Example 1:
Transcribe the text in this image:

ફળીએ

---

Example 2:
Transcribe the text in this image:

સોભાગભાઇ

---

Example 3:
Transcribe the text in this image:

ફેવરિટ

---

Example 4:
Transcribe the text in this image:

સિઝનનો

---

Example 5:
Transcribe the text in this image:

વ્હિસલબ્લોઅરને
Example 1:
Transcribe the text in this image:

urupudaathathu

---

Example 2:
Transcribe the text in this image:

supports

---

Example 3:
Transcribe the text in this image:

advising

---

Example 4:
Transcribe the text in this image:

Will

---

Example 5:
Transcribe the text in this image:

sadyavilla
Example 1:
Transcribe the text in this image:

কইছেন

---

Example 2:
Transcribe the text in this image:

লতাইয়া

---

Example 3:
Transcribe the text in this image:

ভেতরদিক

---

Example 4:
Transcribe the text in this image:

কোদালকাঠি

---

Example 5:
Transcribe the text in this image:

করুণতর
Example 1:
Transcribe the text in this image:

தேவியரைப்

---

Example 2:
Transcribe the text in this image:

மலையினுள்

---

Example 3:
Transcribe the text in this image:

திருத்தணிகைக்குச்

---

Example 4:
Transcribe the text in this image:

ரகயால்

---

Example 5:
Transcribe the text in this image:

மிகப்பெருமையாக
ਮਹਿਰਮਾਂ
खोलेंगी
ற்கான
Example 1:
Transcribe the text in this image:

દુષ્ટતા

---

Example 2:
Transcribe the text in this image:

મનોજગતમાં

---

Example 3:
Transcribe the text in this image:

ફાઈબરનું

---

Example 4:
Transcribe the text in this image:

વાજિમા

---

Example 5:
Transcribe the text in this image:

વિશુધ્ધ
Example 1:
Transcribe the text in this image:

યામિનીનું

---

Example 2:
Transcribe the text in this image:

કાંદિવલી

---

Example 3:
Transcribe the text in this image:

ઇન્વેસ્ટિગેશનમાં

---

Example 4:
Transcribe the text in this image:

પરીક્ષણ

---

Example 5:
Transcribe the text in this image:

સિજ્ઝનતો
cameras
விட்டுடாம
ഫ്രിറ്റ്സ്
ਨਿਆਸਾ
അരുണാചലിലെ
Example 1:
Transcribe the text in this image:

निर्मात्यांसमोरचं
┄┄┄┄┄┄
● **ACTIVITY**
The entire listing above should be returned exactly as written.

● **SOLUTION TO THE PROBLEM**
Example 1:
Transcribe the text in this image:

ફળીએ

---

Example 2:
Transcribe the text in this image:

સોભાગભાઇ

---

Example 3:
Transcribe the text in this image:

ફેવરિટ

---

Example 4:
Transcribe the text in this image:

સિઝનનો

---

Example 5:
Transcribe the text in this image:

વ્હિસલબ્લોઅરને
Example 1:
Transcribe the text in this image:

urupudaathathu

---

Example 2:
Transcribe the text in this image:

supports

---

Example 3:
Transcribe the text in this image:

advising

---

Example 4:
Transcribe the text in this image:

Will

---

Example 5:
Transcribe the text in this image:

sadyavilla
Example 1:
Transcribe the text in this image:

কইছেন

---

Example 2:
Transcribe the text in this image:

লতাইয়া

---

Example 3:
Transcribe the text in this image:

ভেতরদিক

---

Example 4:
Transcribe the text in this image:

কোদালকাঠি

---

Example 5:
Transcribe the text in this image:

করুণতর
Example 1:
Transcribe the text in this image:

தேவியரைப்

---

Example 2:
Transcribe the text in this image:

மலையினுள்

---

Example 3:
Transcribe the text in this image:

திருத்தணிகைக்குச்

---

Example 4:
Transcribe the text in this image:

ரகயால்

---

Example 5:
Transcribe the text in this image:

மிகப்பெருமையாக
ਮਹਿਰਮਾਂ
खोलेंगी
ற்கான
Example 1:
Transcribe the text in this image:

દુષ્ટતા

---

Example 2:
Transcribe the text in this image:

મનોજગતમાં

---

Example 3:
Transcribe the text in this image:

ફાઈબરનું

---

Example 4:
Transcribe the text in this image:

વાજિમા

---

Example 5:
Transcribe the text in this image:

વિશુધ્ધ
Example 1:
Transcribe the text in this image:

યામિનીનું

---

Example 2:
Transcribe the text in this image:

કાંદિવલી

---

Example 3:
Transcribe the text in this image:

ઇન્વેસ્ટિગેશનમાં

---

Example 4:
Transcribe the text in this image:

પરીક્ષણ

---

Example 5:
Transcribe the text in this image:

સિજ્ઝનતો
cameras
விட்டுடாம
ഫ്രിറ്റ്സ്
ਨਿਆਸਾ
അരുണാചലിലെ
Example 1:
Transcribe the text in this image:

निर्मात्यांसमोरचं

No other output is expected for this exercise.